Photos by James Robbins

The release of permanent flight regulations1 for the commercial use of small unmanned aircraft systems (sUAS) in August 2016 has opened the door for widespread use of these aircraft in the nursery industry and other agricultural applications. In the near future, sUAS will assist in a variety of tasks including: 1) crop monitoring (nutrient, water, pest, general health), 2) chemical/nutrient applications, 3) asset tracking and management (e.g. greenhouse frames, irrigation systems, fencing, roofs), 4) crop inventory management (e.g. count, size, quality, crop insurance), and 5) marketing and sales.

If you have purchased a drone for commercial use, what do you need to do next? To be legal, there are two things you need to complete: aircraft registration and remote pilot certification.

Aircraft registration

Whether you fly your aircraft for hobby or commercial applications, you must register your aircraft if its take-off weight is more than 0.55 pounds or less than 55 pounds. The sUAS registration involves a simple online process (registermyuas.faa.gov). Once you create an account and enter your information, you will immediately receive your aircraft registration number. The aircraft registration cost is currently $5.

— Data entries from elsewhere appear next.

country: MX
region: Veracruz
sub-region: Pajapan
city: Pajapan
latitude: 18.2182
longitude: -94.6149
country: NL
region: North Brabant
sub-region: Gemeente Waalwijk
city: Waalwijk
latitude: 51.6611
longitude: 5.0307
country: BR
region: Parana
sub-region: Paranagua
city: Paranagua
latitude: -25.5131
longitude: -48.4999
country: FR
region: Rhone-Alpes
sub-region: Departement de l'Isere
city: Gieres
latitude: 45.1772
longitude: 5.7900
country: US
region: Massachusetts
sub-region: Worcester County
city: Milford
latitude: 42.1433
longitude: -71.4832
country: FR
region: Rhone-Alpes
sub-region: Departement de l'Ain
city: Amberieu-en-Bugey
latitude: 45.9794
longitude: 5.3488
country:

Remote pilot certification

Drone uses include crop monitoring, chemical and nutrient application, and inventory management.

A major advancement for commercial users in the U.S. was the issuance of the permanent flight regulations by the FAA in August 2016. Referred to as ‘Part 107’ (14 CFR part 107), these permanent regulations apply to a broad spectrum of commercial uses of sUAS. It is important to stress is that if growers, consultants, landscapers, etc. are using a sUAS in any way for their business, they need to have remote pilot certification, otherwise, they are out of compliance with FAA regulations. Remember that the FAA considers a farmer’s use of a sUAS as a commercial use, even when the aircraft is being used on their own farm.

Test preparation

For those that have no prior exposure to the flying of an aircraft, preparing for the remote pilot exam may seem like studying a foreign language. You should reserve at least 30 hours to prepare for the test. A number of vendors provide test preparation materials including sample test questions and materials. Test preparation materials can vary from $0 to $300. The FAA has a portal (bit.ly/FAA-becoming-a-pilot) with lots of resources including a Knowledge Test Study Guide and sample test questions.

Taking the test

To pass your FAA exam, you must receive a grade of 70 percent or higher on the online test.

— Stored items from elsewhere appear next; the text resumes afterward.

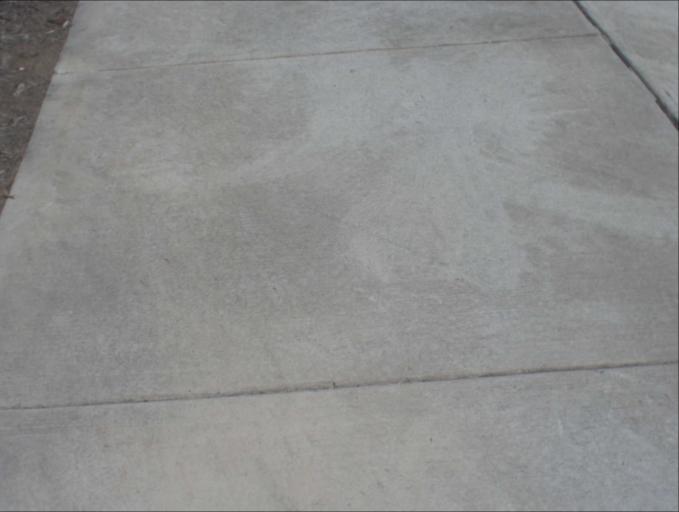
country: AU
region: Queensland
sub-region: Logan
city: Windaroo
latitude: -27.7177
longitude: 153.1663
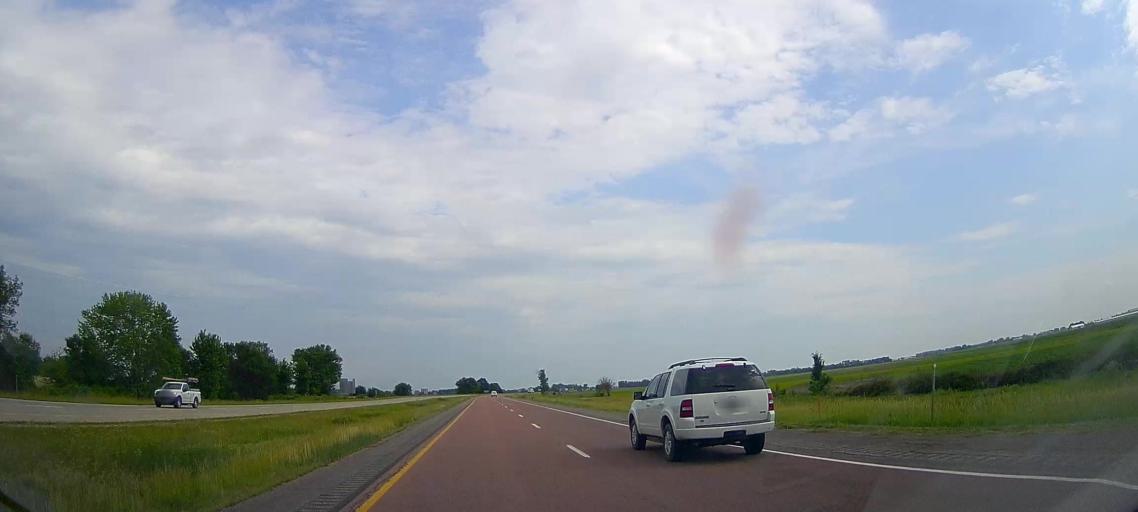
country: US
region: Iowa
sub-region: Monona County
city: Onawa
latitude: 42.0119
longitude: -96.1204
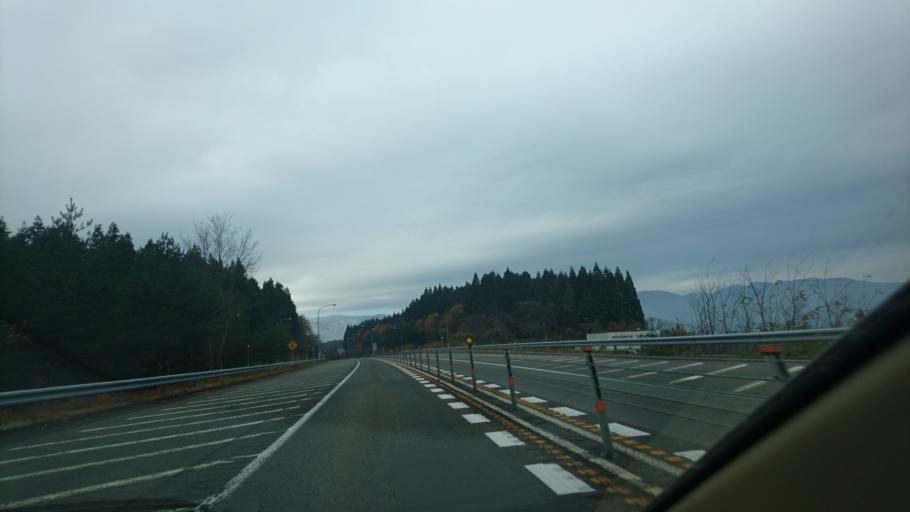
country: JP
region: Iwate
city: Kitakami
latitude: 39.2918
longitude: 140.9844
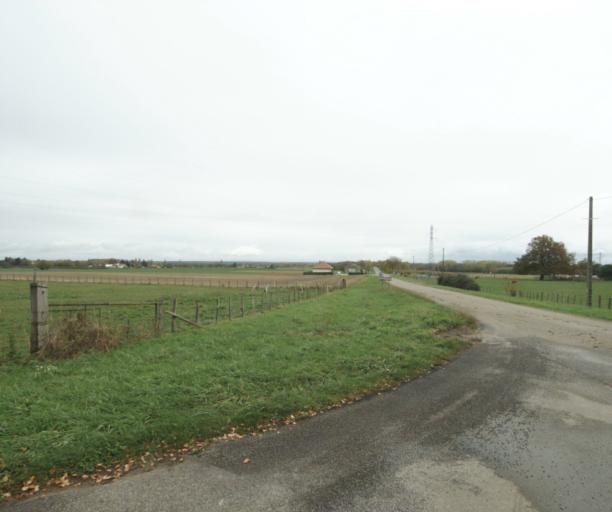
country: FR
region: Rhone-Alpes
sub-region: Departement de l'Ain
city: Pont-de-Vaux
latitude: 46.4657
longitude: 4.8855
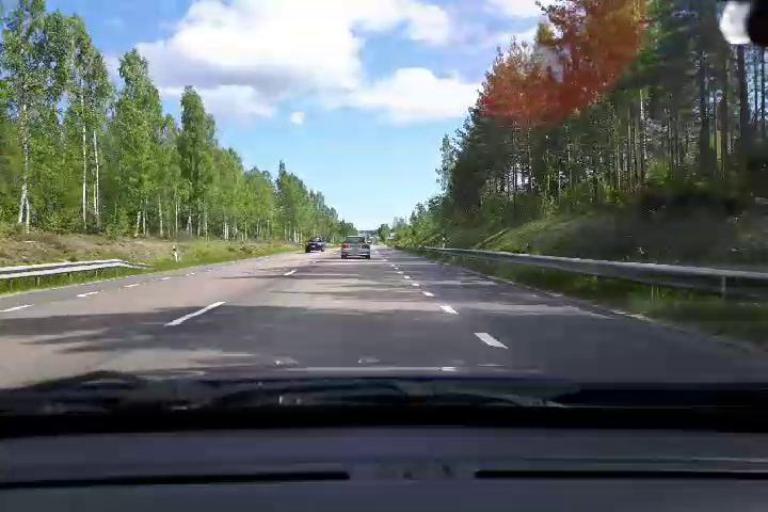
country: SE
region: Gaevleborg
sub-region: Hudiksvalls Kommun
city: Sorforsa
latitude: 61.7186
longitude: 17.0268
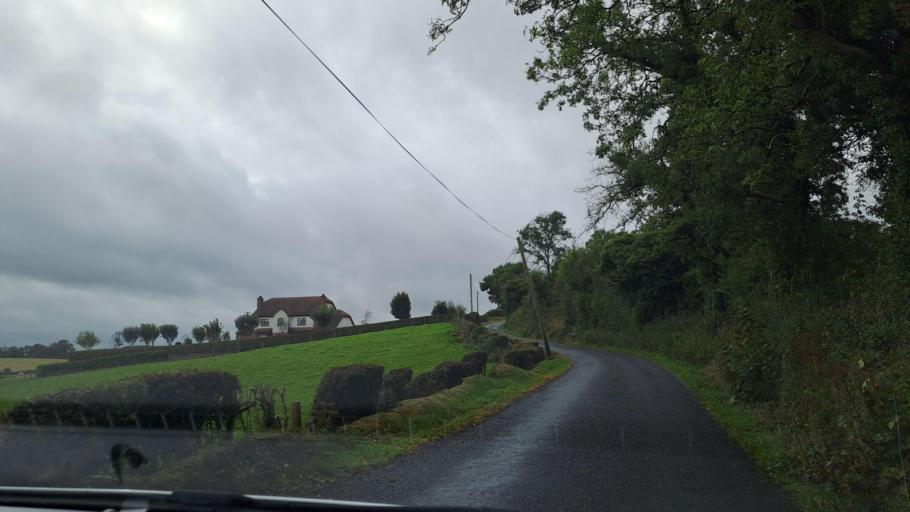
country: IE
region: Ulster
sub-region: An Cabhan
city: Kingscourt
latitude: 53.9414
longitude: -6.8432
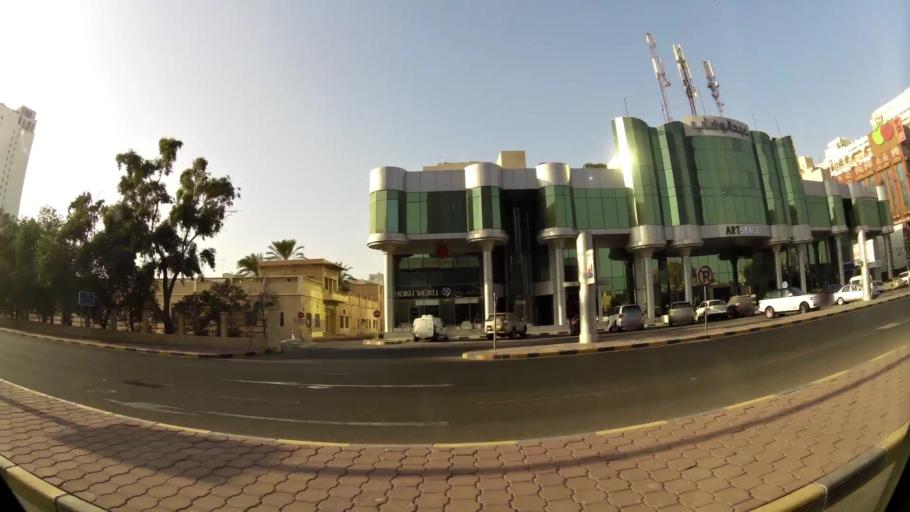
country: KW
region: Muhafazat Hawalli
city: As Salimiyah
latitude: 29.3433
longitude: 48.0792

The cost of the exam is currently $150, and you can locate the closest testing center here: bit.ly/FAA-testing-centers. Most testing centers require making an appointment to take the test. The test is online and you are allotted two hours. Although the FAA advertises the test consists of 60 questions, users have reported tests of 63 and 64 questions. Once you have completed the exam, you will receive your grade immediately. To pass, you must receive a grade of 70 percent or higher. The testing center will print a computer test report, including your exam ID and score. The form indicates to “please allow 24-48 hours for your examination results to upload,” but you can begin the next step which is to log in or start a new registration at the Integrated Airman Certification and Rating Application (IACRA).

Post-exam

Once you pass the test, you are almost home. The final step is to complete your remote pilot certification at another website (iacra.faa.gov/iacra). To be clear, you can initiate (register) an account in IACRA before taking the test, however, for a new registration it is probably more logical to register after passing the remote pilot exam. The IACRA application process should take about 15 minutes and there is no fee. If you do not already have a pilot license (private or commercial), your application will need to be vetted by the Transportation Security Administration (TSA) as a part of the application process. If you complete the online application process, you should receive a temporary certificate within a few days. The FAA indicates they will mail you a permanent certificate within six to eight weeks. If you already hold a pilot certificate issued under 14 CFR part 61, the process just described is slightly different and details can be found on the FAA website (bit.ly/FAA-becoming-a-pilot). A more thorough overview of aircraft registration and remote pilot certification is available as a University of Arkansas System Division of Agriculture CES Fact Sheet (uaex.edu/publications/pdf/FSA-6150.pdf).

Dr. James Robbins is an extension professor at the University of Arkansas, Division of Agriculture; jrobbins@uaex.edu.

Disclaimer: This article summarizes particular aspects of the full rule, which went into effect Aug. 29, 2016. It is for educational purposes only and not meant to provide legal or regulatory advice for the safe and legal operation of any small unmanned aerial system. It is the responsibility of the small unmanned aerial system user to read, understand and follow all items covered in this rule. Users are also subject to state laws in which they operate.

1Discussed in the August 2016 issue of Nursery Management: Birds-eye View.